REQUIREMENT: Reproduce verbatim the lines in the records below, starting at the line that contains "order: Caryophyllales" and ending at the line that contains "common name: Indian sundew", with both of those lines included.

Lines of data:
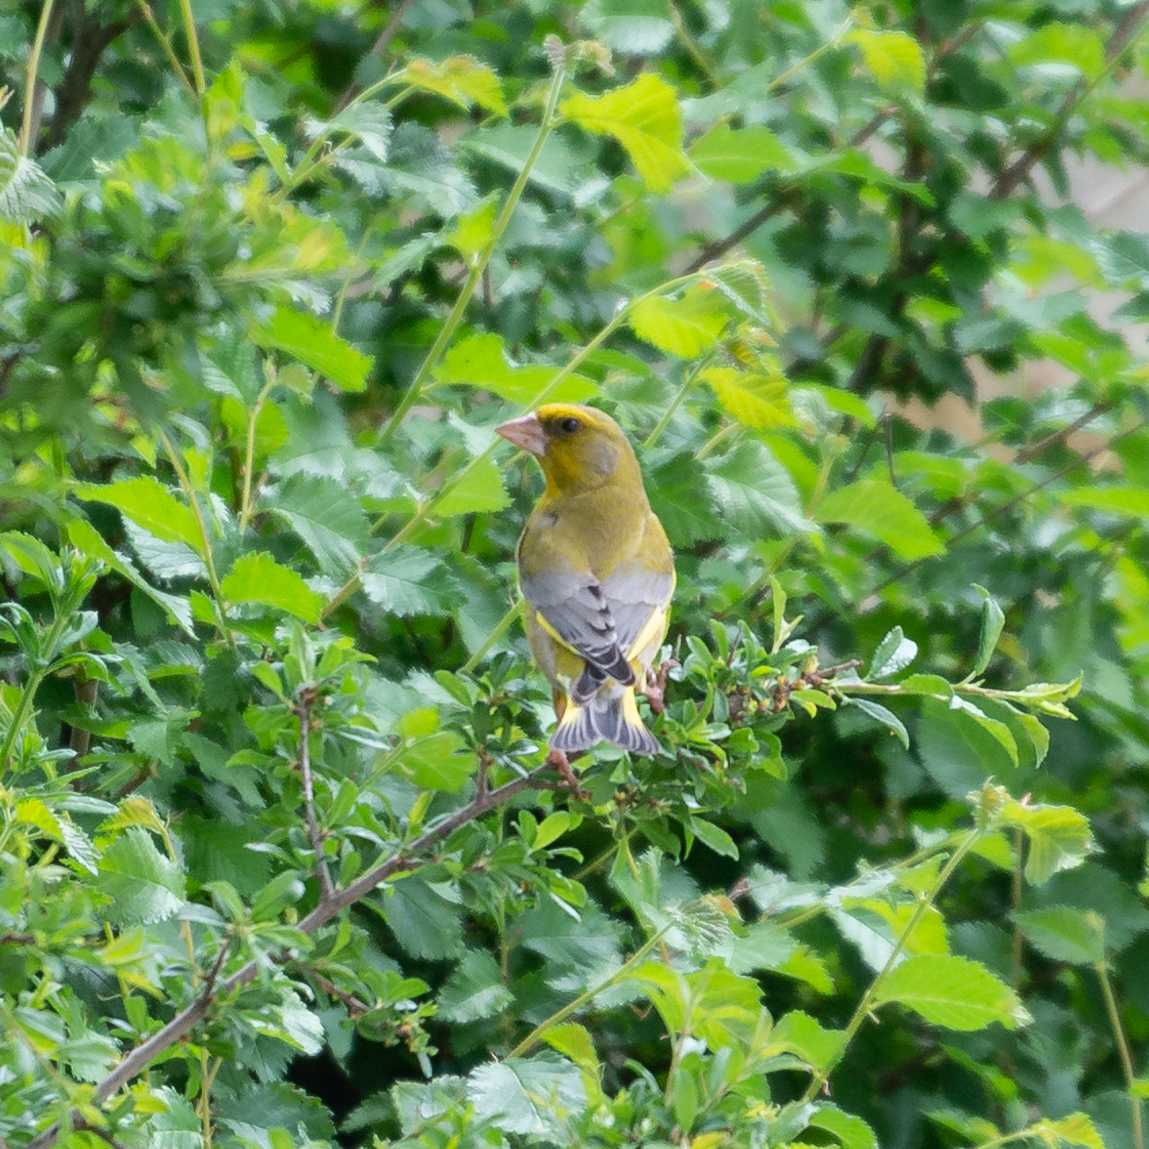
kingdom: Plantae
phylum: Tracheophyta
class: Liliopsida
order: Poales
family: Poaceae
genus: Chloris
* * *
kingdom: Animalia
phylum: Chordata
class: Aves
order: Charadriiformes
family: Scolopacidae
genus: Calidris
* * *
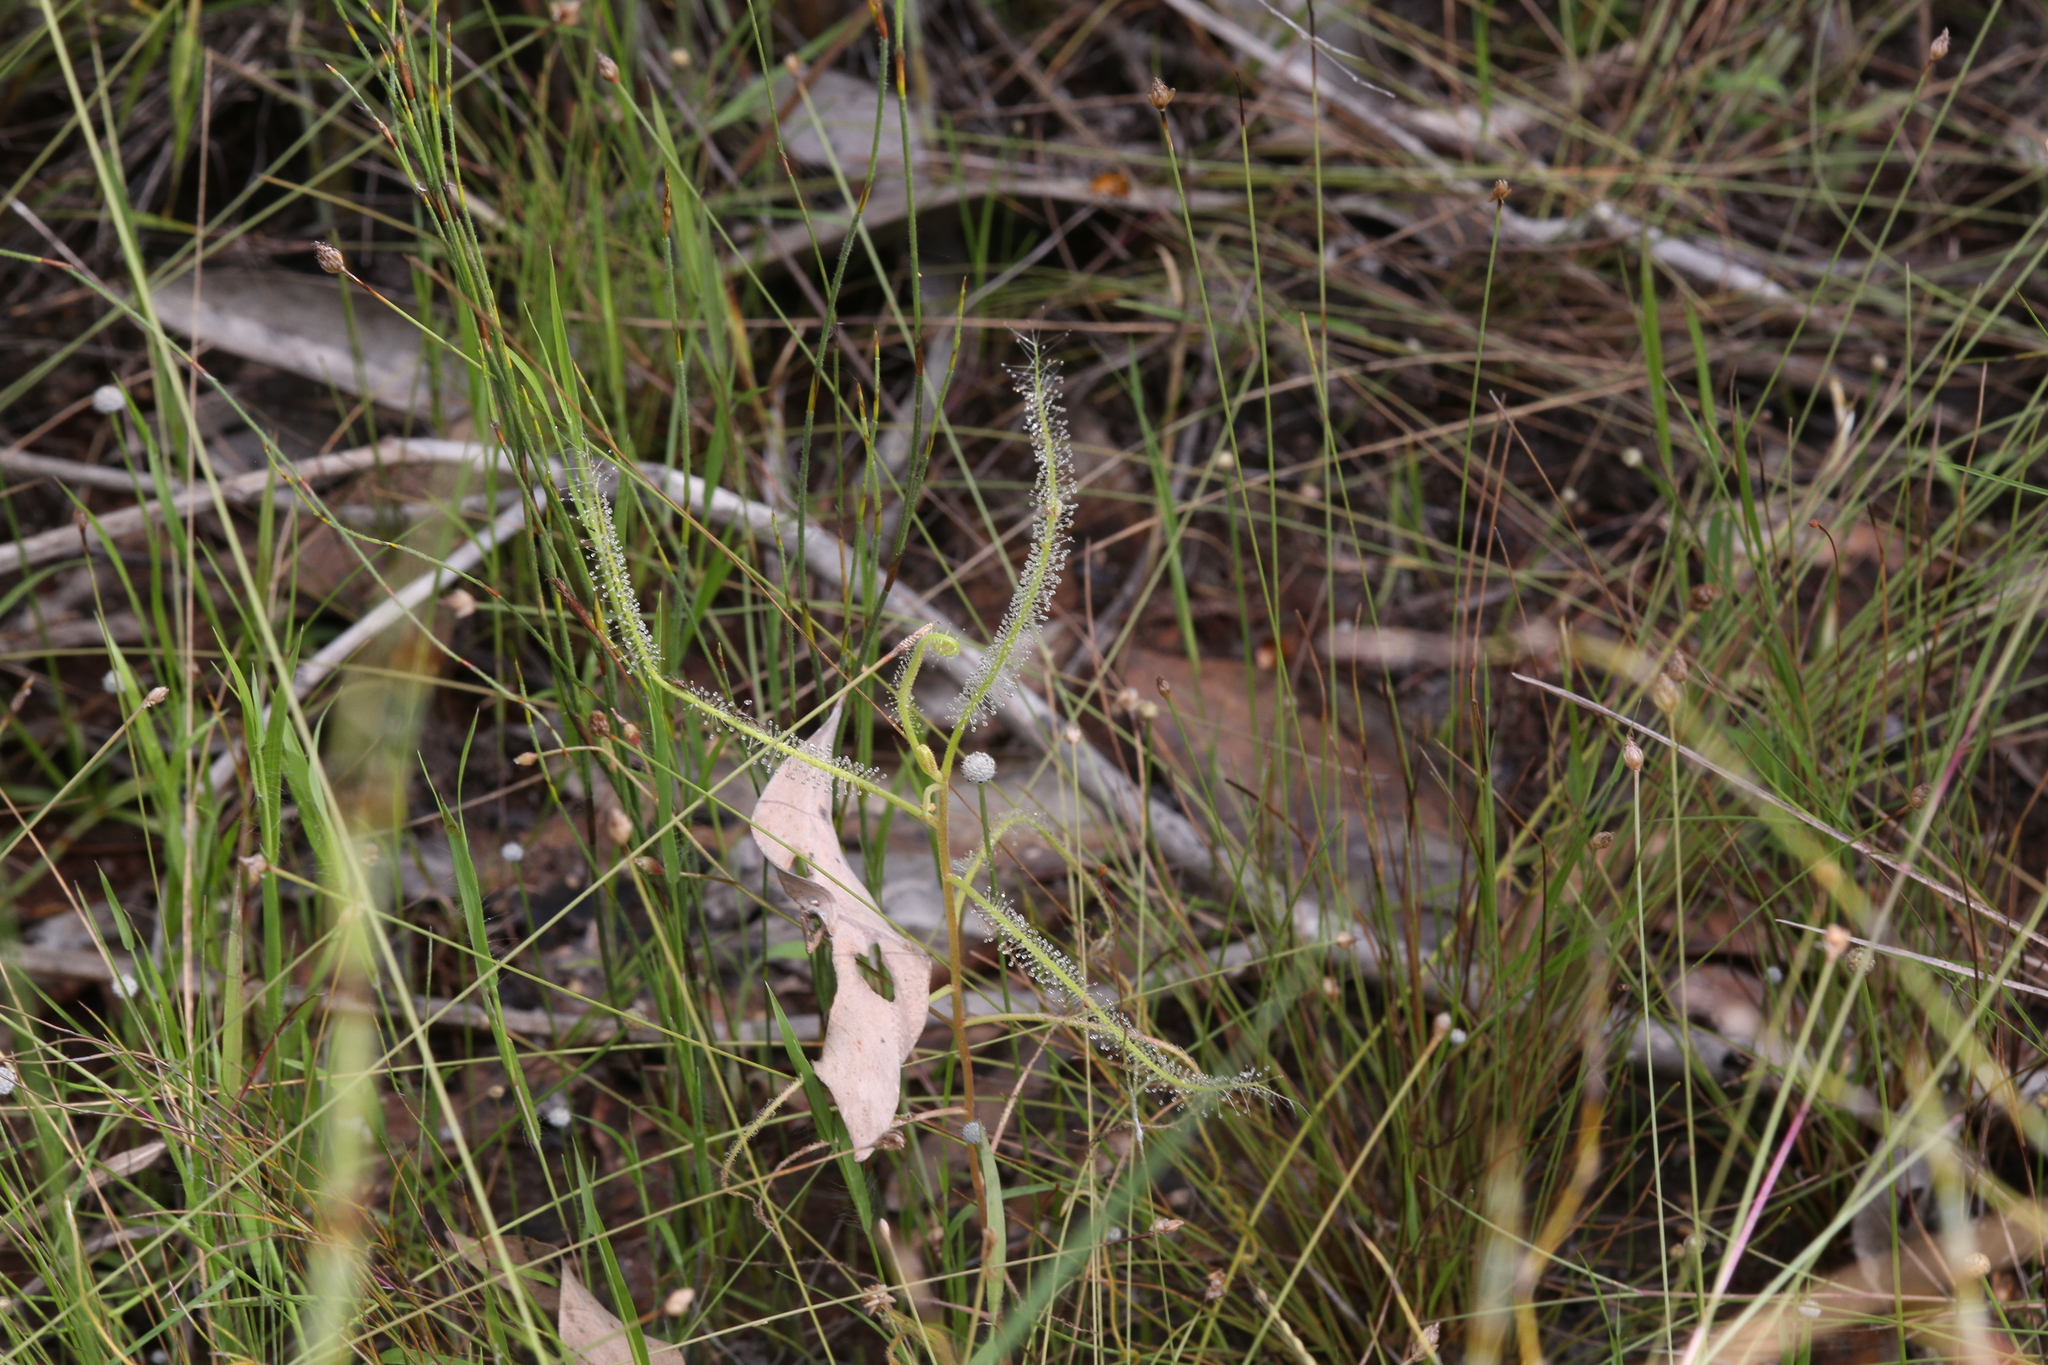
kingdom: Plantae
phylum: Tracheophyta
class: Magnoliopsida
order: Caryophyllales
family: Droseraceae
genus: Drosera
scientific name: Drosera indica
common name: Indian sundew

THE SOLUTION:
order: Caryophyllales
family: Droseraceae
genus: Drosera
scientific name: Drosera indica
common name: Indian sundew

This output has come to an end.